▸ Aufgaben
(1) Als was gilt eine Steuererstattung laut dem Leitsatz des Entscheidungstexts?
(2) Gib aus dem Entscheidungstext den Abschnitt von „Bei einer Steuererstattung“ bis „zu berücksichtigen ist.“ wortgetreu wieder.

▸ Vorliegender Text
Entscheidungsstichwort (Thema)

Steuererstattung. Einkommen. Vermögen. Zufluss. Forderung. Ansparung. Einmalige Einnahme. Bewilligungszeitraum. Rücknahme. Verfügungssatz. Anhörung. Grundsicherung für Arbeitsuchende. Einkommens- oder Vermögensberücksichtigung. einmalige Einnahme. Aufteilung auf restlichen Bewilligungszeitraum. Heilung eines Anhörungsmangels. wirksame Nachholung durch Äußerungsmöglichkeit in der mündlichen Verhandlung der letzten Tatsacheninstanz des sozialgerichtlichen Verfahrens

 

Leitsatz (redaktionell)

Bei einer Steuererstattung handelt es sich um Einkommen i.S.v. § 11 SGB II.

 

Orientierungssatz

1. Eine Steuererstattung ist Einkommen iS des § 11 Abs 1 S 1 SGB 2, welches als einmalige Einnahme gem § 2 Abs 3 AlgIIV im Zuflussmonat und den Folgemonaten (hier des restlichen Bewilligungszeitraumes) zu berücksichtigen ist.

2. Eine fehlende Anhörung nach § 24 Abs 1 SGB 10 ist nach § 41 Abs 1 Nr 3, Abs 2 SGB 10 wirksam nachgeholt und geheilt, wenn in der mündlichen Verhandlung der letzten Tatsacheninstanz des sozialgerichtlichen Verfahrens den Beteiligten ausdrücklich Gelegenheit gegeben wurde, sich (hier zur Aufhebung des Bewilligungsbescheides) zu äußern und der Hilfebedürftige sich im Übrigen zu den relevanten Umständen bereits im Widerspruchs- und Klageverfahren geäußert hat. Ein nochmaliger Hinweis auf die bereits bekannten Haupttatsachen durch den Leistungsträger unter Einräumung einer Äußerungsfrist und eine anschließende Entscheidung (Verwaltungsakt) über Bestätigung, Änderung oder Aufhebung des Eingriffs ist nicht notwendig und unterläuft die Regelung des § 41 Abs 2 SGB 10 (Abweichung von BSG vom 31.10.2002 - B 4 RA 15/01 R = SozR 3-1300 § 24 Nr 22).

▸ Entnommenes Material

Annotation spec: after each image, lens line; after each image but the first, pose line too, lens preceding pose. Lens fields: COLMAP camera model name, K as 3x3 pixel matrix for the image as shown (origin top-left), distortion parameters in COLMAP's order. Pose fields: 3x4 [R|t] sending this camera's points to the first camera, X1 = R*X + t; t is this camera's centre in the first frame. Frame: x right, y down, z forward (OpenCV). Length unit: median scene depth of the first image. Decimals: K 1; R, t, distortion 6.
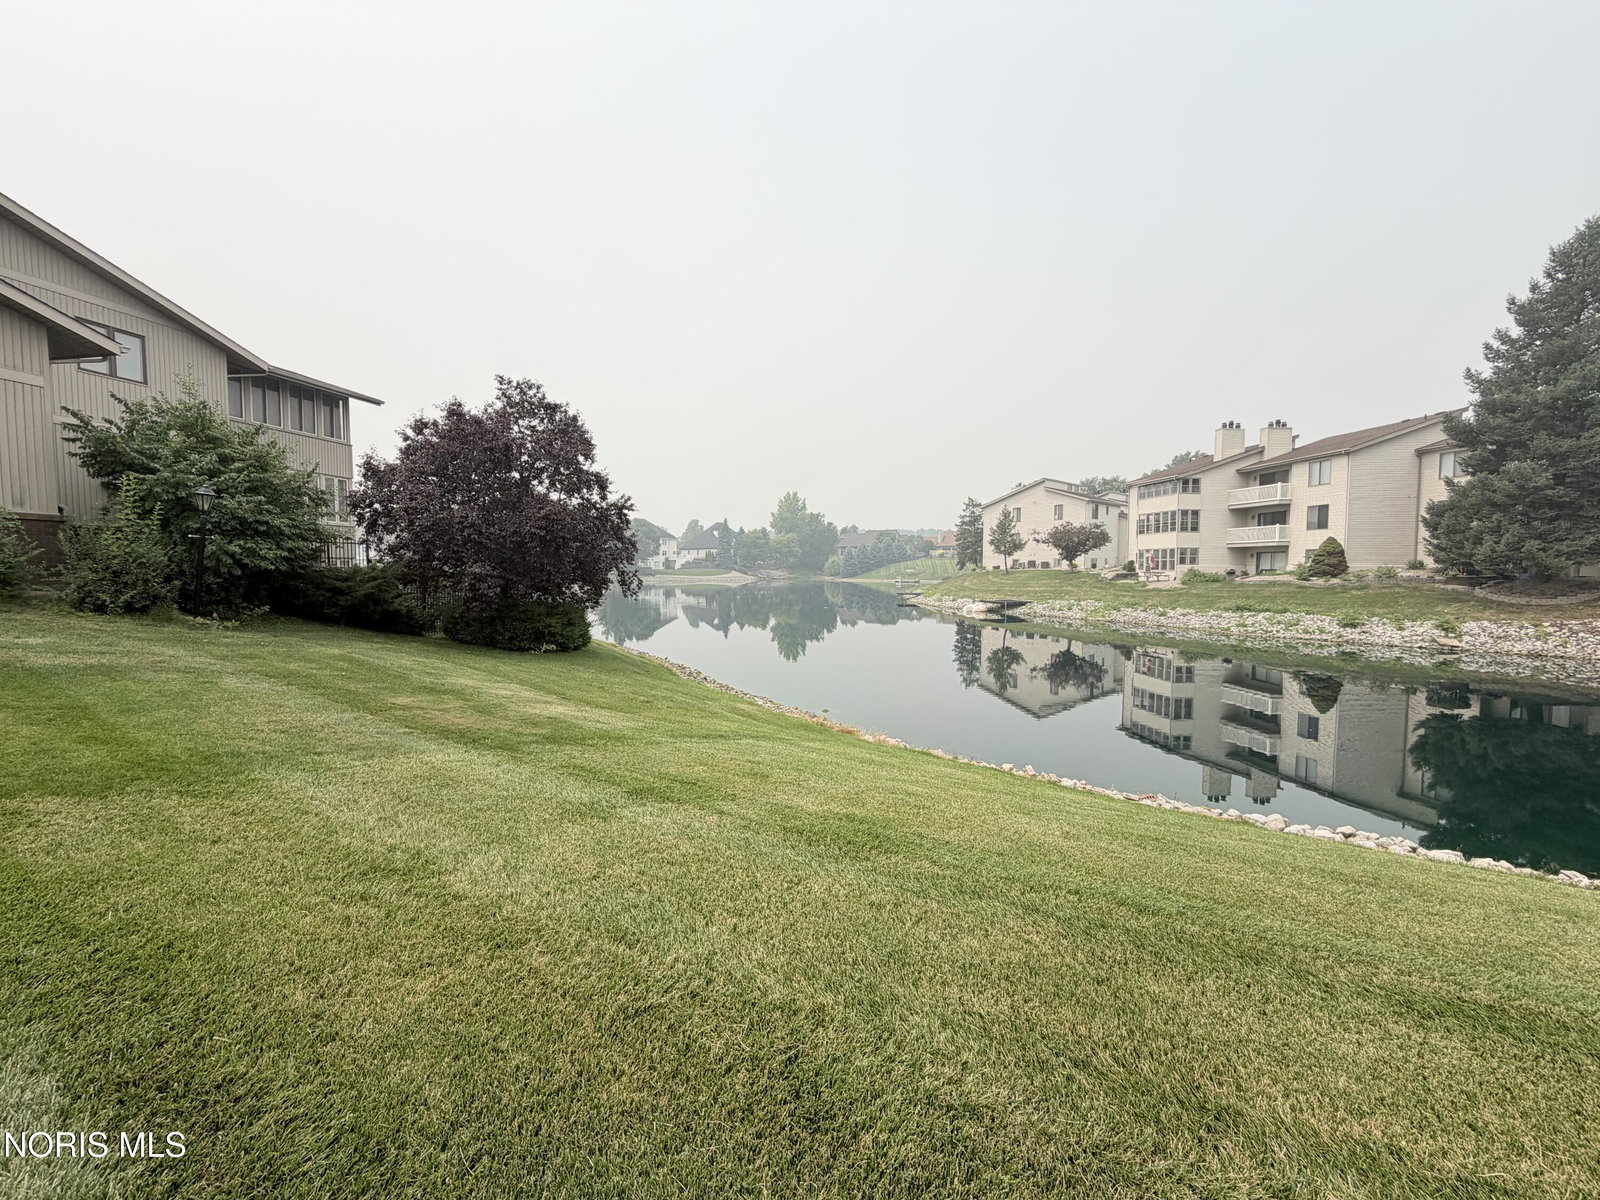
lens RADIAL K [[642.7, 0, 793.8], [0, 642.7, 599.9], [0, 0, 1]] dist [0.000658, 0.000180]
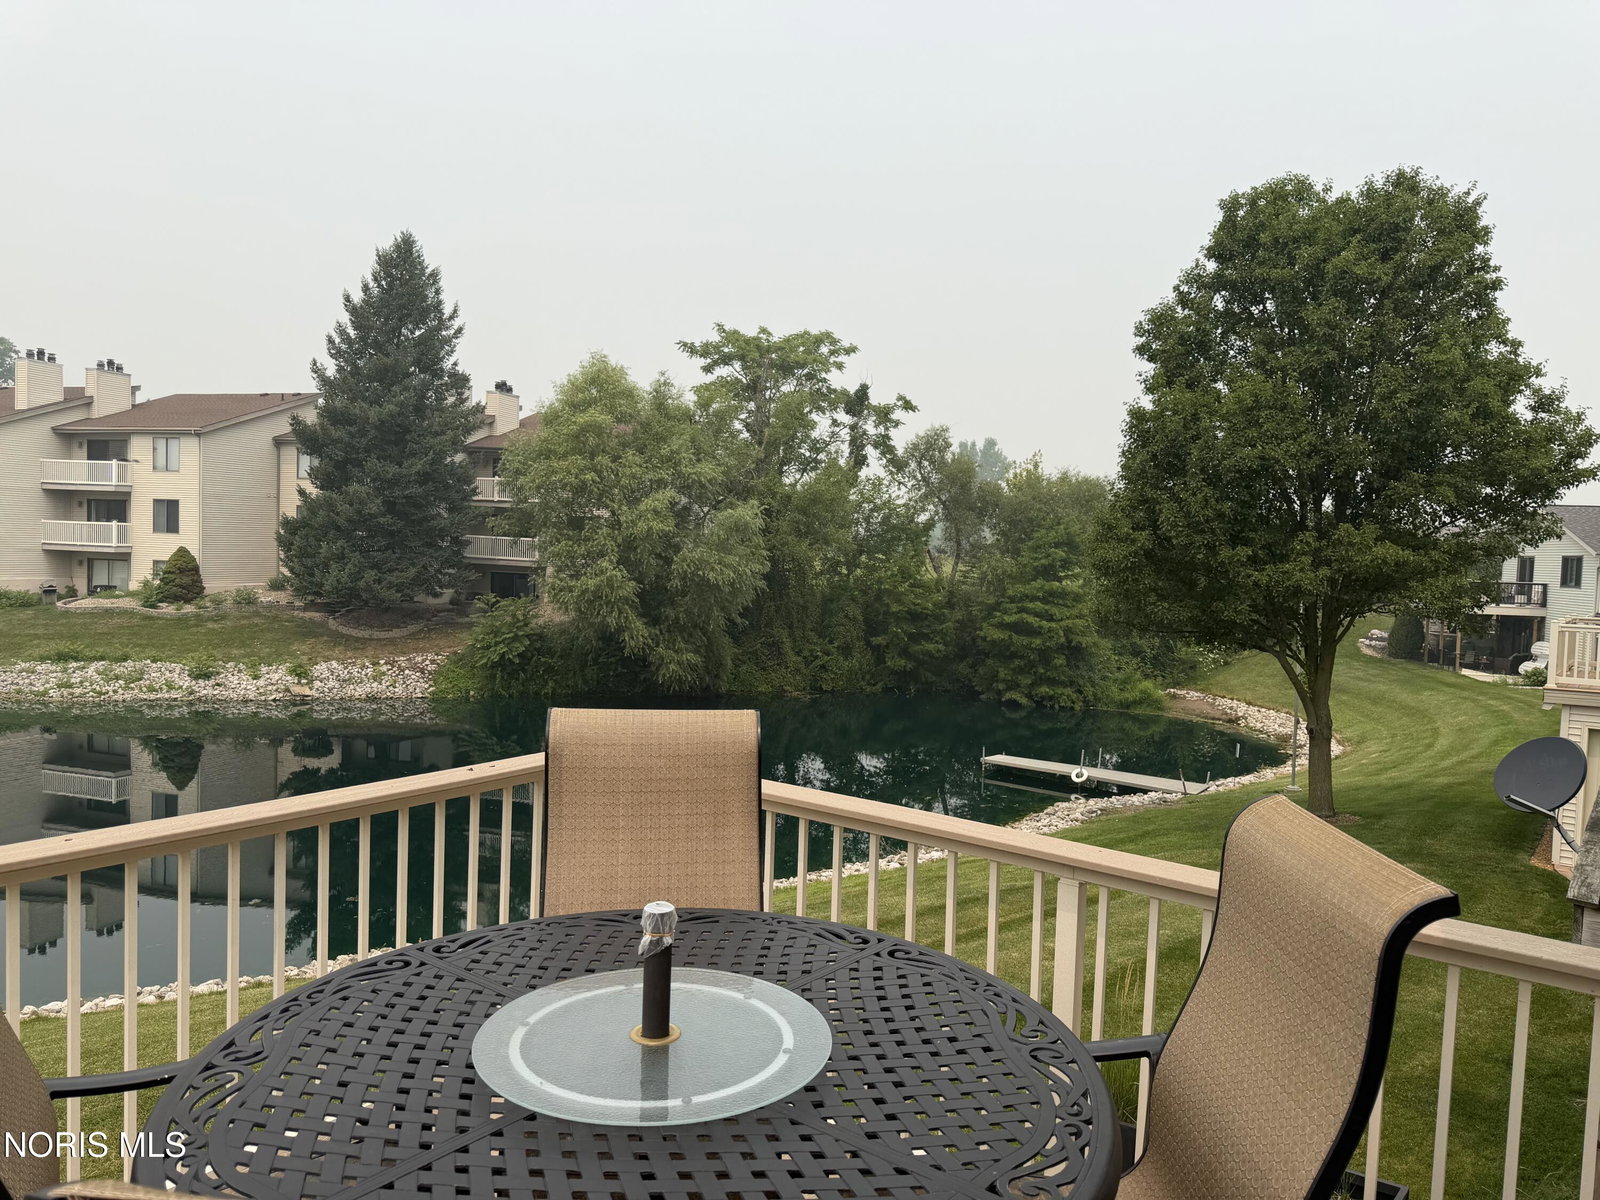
lens RADIAL K [[1141.5, 0, 802.0], [0, 1141.5, 608.7], [0, 0, 1]] dist [0.036807, -0.049588]
pose [[0.392002, -0.040888, 0.919055, -0.077788], [0.014955, 0.999163, 0.038073, -0.059742], [-0.919843, -0.001180, 0.392285, -0.138379]]
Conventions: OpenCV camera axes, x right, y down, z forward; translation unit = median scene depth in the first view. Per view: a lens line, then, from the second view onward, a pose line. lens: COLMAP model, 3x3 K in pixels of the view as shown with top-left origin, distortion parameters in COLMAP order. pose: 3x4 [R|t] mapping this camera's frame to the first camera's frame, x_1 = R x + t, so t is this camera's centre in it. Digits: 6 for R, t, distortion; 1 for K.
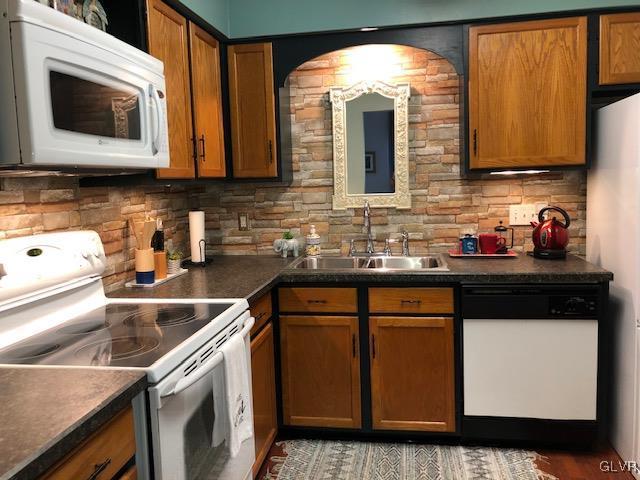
lens RADIAL K [[523.1, 0, 322.1], [0, 523.1, 225.7], [0, 0, 1]] dist [0.014331, -0.003938]
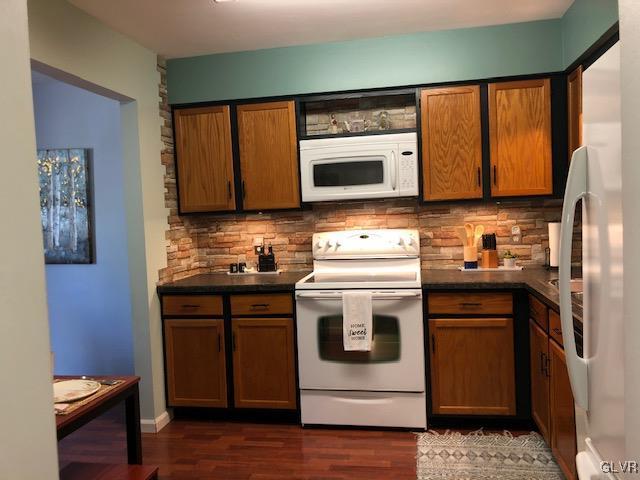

▸ Schriftliche Antworten
(1) Als Einkommen im Sinne von § 11 SGB II.

(2)
Bei einer Steuererstattung handelt es sich um Einkommen i.S.v. § 11 SGB II.

 

Orientierungssatz

1. Eine Steuererstattung ist Einkommen iS des § 11 Abs 1 S 1 SGB 2, welches als einmalige Einnahme gem § 2 Abs 3 AlgIIV im Zuflussmonat und den Folgemonaten (hier des restlichen Bewilligungszeitraumes) zu berücksichtigen ist.